##### PROVIDED INFORMATION
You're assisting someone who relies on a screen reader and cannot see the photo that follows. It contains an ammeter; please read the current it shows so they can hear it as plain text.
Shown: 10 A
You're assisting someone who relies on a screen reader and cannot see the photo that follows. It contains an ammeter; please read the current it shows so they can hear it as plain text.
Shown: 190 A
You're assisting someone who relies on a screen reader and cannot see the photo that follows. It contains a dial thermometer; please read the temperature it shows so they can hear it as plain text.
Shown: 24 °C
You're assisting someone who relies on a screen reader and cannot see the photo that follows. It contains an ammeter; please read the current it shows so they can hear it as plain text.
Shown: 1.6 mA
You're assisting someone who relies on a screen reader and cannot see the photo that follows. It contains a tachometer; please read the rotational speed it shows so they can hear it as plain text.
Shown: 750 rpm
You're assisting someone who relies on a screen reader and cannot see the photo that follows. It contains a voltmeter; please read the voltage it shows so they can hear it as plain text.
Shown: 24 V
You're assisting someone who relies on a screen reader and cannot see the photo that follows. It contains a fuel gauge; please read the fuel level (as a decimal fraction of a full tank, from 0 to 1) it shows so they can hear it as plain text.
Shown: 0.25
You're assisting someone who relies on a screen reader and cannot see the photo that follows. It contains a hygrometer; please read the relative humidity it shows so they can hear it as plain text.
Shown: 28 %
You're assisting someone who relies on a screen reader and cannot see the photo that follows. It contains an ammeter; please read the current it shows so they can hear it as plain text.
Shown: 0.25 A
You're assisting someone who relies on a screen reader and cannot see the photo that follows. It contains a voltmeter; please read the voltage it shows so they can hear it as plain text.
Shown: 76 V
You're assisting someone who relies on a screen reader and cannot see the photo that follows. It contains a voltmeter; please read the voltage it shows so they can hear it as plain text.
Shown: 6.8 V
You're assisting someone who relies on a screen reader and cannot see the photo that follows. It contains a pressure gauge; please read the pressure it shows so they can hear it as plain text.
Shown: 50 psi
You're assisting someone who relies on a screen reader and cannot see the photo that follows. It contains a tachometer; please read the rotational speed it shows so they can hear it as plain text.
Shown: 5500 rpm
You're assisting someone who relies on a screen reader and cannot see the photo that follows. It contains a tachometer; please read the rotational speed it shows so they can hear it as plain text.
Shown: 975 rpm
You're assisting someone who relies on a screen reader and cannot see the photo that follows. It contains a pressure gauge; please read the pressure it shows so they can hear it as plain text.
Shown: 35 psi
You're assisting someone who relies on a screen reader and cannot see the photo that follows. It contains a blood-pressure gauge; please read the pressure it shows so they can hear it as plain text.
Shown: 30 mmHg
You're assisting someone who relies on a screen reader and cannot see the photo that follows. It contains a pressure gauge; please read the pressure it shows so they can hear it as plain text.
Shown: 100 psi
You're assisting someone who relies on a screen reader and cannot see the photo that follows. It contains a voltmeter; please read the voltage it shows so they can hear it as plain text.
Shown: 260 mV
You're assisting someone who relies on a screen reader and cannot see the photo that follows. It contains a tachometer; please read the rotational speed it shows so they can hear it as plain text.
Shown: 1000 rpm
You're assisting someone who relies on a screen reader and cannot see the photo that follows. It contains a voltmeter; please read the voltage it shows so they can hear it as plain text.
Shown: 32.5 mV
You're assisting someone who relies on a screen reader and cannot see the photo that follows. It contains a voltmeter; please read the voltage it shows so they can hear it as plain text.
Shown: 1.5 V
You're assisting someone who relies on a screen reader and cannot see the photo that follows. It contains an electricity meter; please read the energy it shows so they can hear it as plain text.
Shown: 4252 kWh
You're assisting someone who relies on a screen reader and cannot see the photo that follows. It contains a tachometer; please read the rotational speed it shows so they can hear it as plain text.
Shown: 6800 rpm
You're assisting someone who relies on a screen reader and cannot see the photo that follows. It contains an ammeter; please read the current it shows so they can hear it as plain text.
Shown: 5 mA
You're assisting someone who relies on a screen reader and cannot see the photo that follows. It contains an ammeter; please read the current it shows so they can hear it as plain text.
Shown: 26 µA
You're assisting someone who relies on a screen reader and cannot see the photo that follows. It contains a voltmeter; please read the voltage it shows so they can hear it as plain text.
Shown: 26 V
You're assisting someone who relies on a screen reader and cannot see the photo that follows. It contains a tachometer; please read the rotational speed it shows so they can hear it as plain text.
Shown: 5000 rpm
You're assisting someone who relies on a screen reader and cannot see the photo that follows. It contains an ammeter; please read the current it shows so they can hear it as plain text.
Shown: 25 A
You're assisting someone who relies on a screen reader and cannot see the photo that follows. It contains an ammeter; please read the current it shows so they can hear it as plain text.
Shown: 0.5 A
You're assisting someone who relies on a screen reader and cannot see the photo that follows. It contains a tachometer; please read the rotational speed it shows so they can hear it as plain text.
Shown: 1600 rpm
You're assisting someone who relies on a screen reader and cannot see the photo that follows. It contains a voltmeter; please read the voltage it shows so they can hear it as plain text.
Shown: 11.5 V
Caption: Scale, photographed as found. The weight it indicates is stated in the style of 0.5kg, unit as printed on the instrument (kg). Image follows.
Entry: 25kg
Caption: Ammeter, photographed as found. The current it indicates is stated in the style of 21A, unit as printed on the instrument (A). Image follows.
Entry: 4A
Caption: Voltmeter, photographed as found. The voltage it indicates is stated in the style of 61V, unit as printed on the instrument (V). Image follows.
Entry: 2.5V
##########
DESCRIPTION OF THE TASK ->
Please set out the rows between the line containing "contains a hygrometer;" and the line containing "Shown: 6.8 V", inclusive, as a numbered list with blank lines omitted.

ANSWER BOX ->
1. You're assisting someone who relies on a screen reader and cannot see the photo that follows. It contains a hygrometer; please read the relative humidity it shows so they can hear it as plain text.
2. Shown: 28 %
3. You're assisting someone who relies on a screen reader and cannot see the photo that follows. It contains an ammeter; please read the current it shows so they can hear it as plain text.
4. Shown: 0.25 A
5. You're assisting someone who relies on a screen reader and cannot see the photo that follows. It contains a voltmeter; please read the voltage it shows so they can hear it as plain text.
6. Shown: 76 V
7. You're assisting someone who relies on a screen reader and cannot see the photo that follows. It contains a voltmeter; please read the voltage it shows so they can hear it as plain text.
8. Shown: 6.8 V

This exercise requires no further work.